**Assigned task**.
Transcribe all of the data verbatim, please, and leave out its pictures.

**Provided entries**.
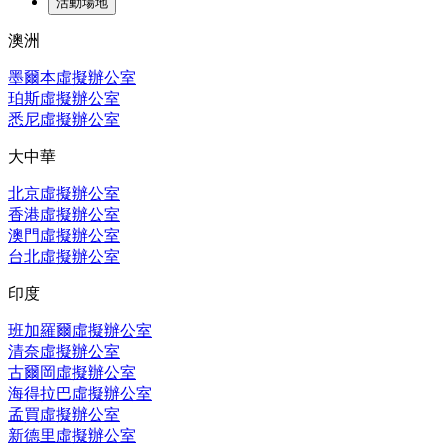
活動場地
澳洲
墨爾本虛擬辦公室
珀斯虛擬辦公室
悉尼虛擬辦公室
大中華
北京虛擬辦公室
香港虛擬辦公室
澳門虛擬辦公室
台北虛擬辦公室
印度
班加羅爾虛擬辦公室
清奈虛擬辦公室
古爾岡虛擬辦公室
海得拉巴虛擬辦公室
孟買虛擬辦公室
新德里虛擬辦公室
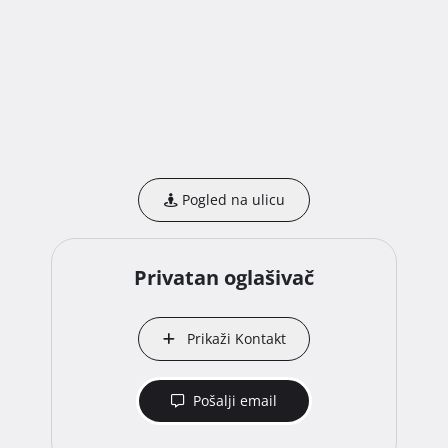
Pogled na ulicu
Privatan oglašivač
Prikaži Kontakt
Pošalji email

**Solution for this task**.
活動場地
澳洲
墨爾本虛擬辦公室
珀斯虛擬辦公室
悉尼虛擬辦公室
大中華
北京虛擬辦公室
香港虛擬辦公室
澳門虛擬辦公室
台北虛擬辦公室
印度
班加羅爾虛擬辦公室
清奈虛擬辦公室
古爾岡虛擬辦公室
海得拉巴虛擬辦公室
孟買虛擬辦公室
新德里虛擬辦公室
Pogled na ulicu
Privatan oglašivač
Prikaži Kontakt
Pošalji email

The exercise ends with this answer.